Celebrate National Vegan Month this November with some delicious recipes

We asked Vegan blogger Ella Gale to come up with some vegan recipes that everyone can enjoy to celebrate National Vegan Month this November

National Vegan Month

First Ella debunks the myths associated with living and eating a vegan diet, sharing her wisdom this National Vegan Month.

“‘I actually like this…and I’m not even veeeeeegan!’ Amazingly, this is a sentence I have heard on multiple occasions, as if vegan food is bland, boring and unpalatable…” says Ella.

“This outdated view could not be further from the truth – I am a firm believer that food without meat & dairy products can still be great food, even before considering the up soar in vegan-friendly dining experiences. In and out of home plantbased food is a phenomenon with restaurants springing up round the country and supermarkets such as M&S, Aldi and Tesco expanding their vegan-friendly product ranges all the time.

“But whilst I admire those who are full-time, committed vegans, I also recognise that for many the concept of going full-vegan seems unachievable. It’s a defeatist point of view to think that an all-or-nothing approach is the only way to make a different, setting many up for failure & leading most to give up on the idea before even trying it: ‘I would be vegan but I could never give up cheese’ – ring any bells?

Read more: Try Ella’s delicious Sweet Potato & Spinach Curry

“Could the answer be a happy in-between? – a more flexible approach; a diet that encourages us to take responsibility to reduce the negative impact our meat and dairy consumption has on the world, but is not so restrictive that it deters omnivores, flexitarians or vegetarians from giving it a try.

 National Vegan Month

Consuming meat & dairy consciously: a norm shift from animal-based to plant-based meals, we must recognise our contribution as individuals to make a difference on a larger scale.

“Stats from the vegan calculator blow this statement out of the water: One person following a vegan diet for one month could save 30 animals’ lives, 124,917 litres of water and 543 kg of grain that could otherwise used to feed those in need. Annually, one vegan could save 3,322kg of CO2. That’s scary. What that also means is that a flexitarian – that is, a person consciously reducing their consumption of animal and animal products – could have a real positive impact if, say, they cut their meat and dairy consumption in half.

“Vegan-friendly milks use less land, water and generate less CO2 than dairy milk so a simple switch can do a lot of good. There’s so many options to chose from too!

“If that’s not enough, there’s been numerous studies to show vegans live longer, healthier lives.

Read more: The best recipe food kits that will teach you how to cook

But humans are supposed to eat meat!’ 

“Although our ancestors ate meat, their meat consumption was radically different to modern day factory farmed, mechanically reconstituted, processed, hormone injected meat that is on the plate today. Unless you are hunting your own deer or wild boar (unlikely) this point is moot.

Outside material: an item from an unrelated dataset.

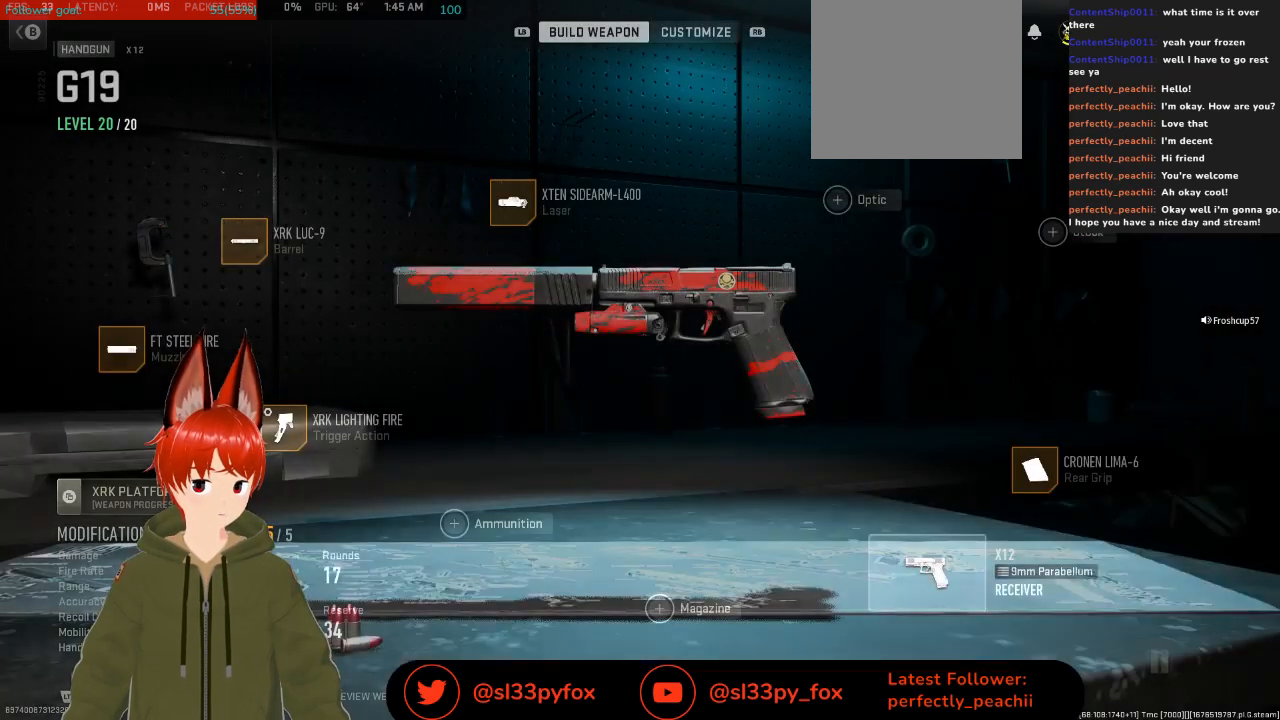
{"buttons": [], "left_stick": "center", "right_stick": "center", "events": []}
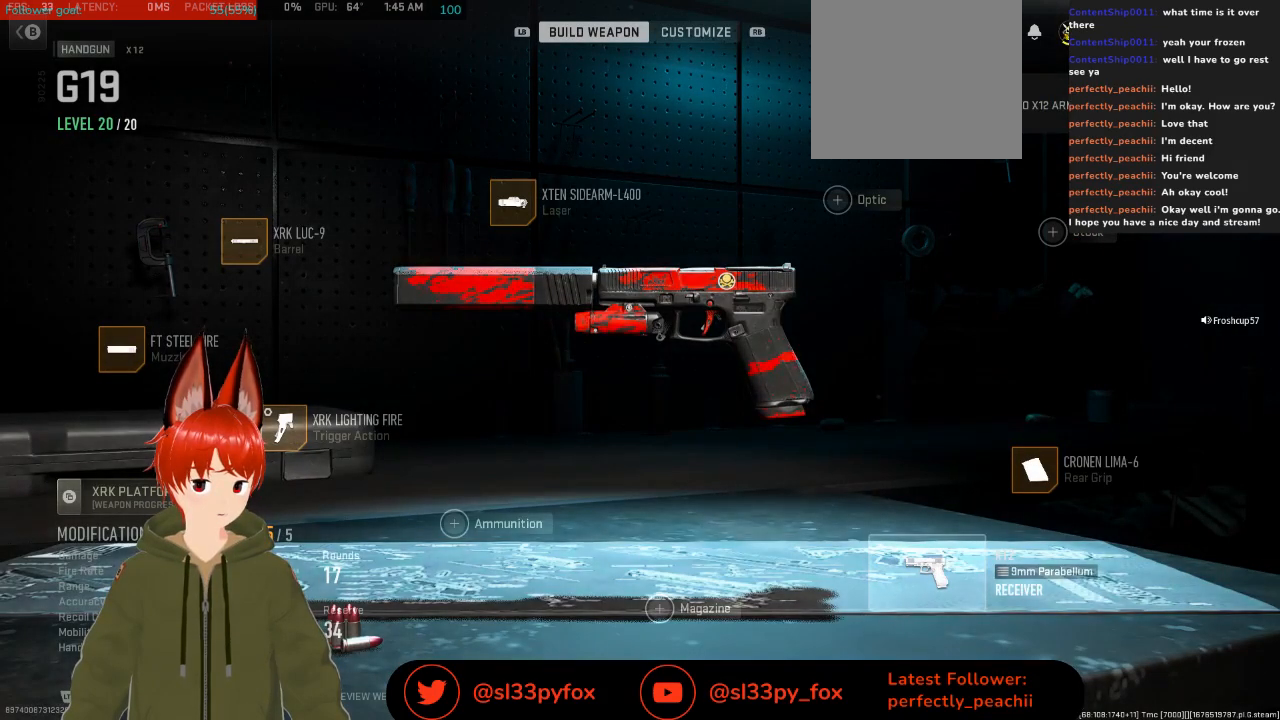
{"buttons": [], "left_stick": "center", "right_stick": "center", "events": [[33, "B", "down"], [133, "B", "up"]]}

‘Okay, I’m interested, but where do I start?’

“A day, a week, a month eating as vegans do will engage brain to pay attention to the food we are consuming and recognise it for what it is and where it’s come from. What better time to do this than World Vegan Month or sign up for Veganuary. Give some @lentilface recipes a go with your friends and family and enjoy trying something new!”

Ella’s Top Tips for reducing meat & dairy consumption this National Vegan Month

#1 Be mindful of the ingredients you are using & where they’ve come from#

#2 Get creative in the kitchen – try new recipes and substitute ingredients with the multitude of plantbased alternatives now readily available

#3 Enjoy the food! What we eat is a huge part of life so find ingredients and dishes you love preparing, cooking and most importantly eating. Vegan can be delicious!

“In summary, flexitarianism has backing by environmental and social sciences and you will lose nothing by giving it a go. If you aren’t open to becoming vegan or vegetarian, at least be a vegan ally by learning more about the cause and trying some new recipes; you just might enjoy it.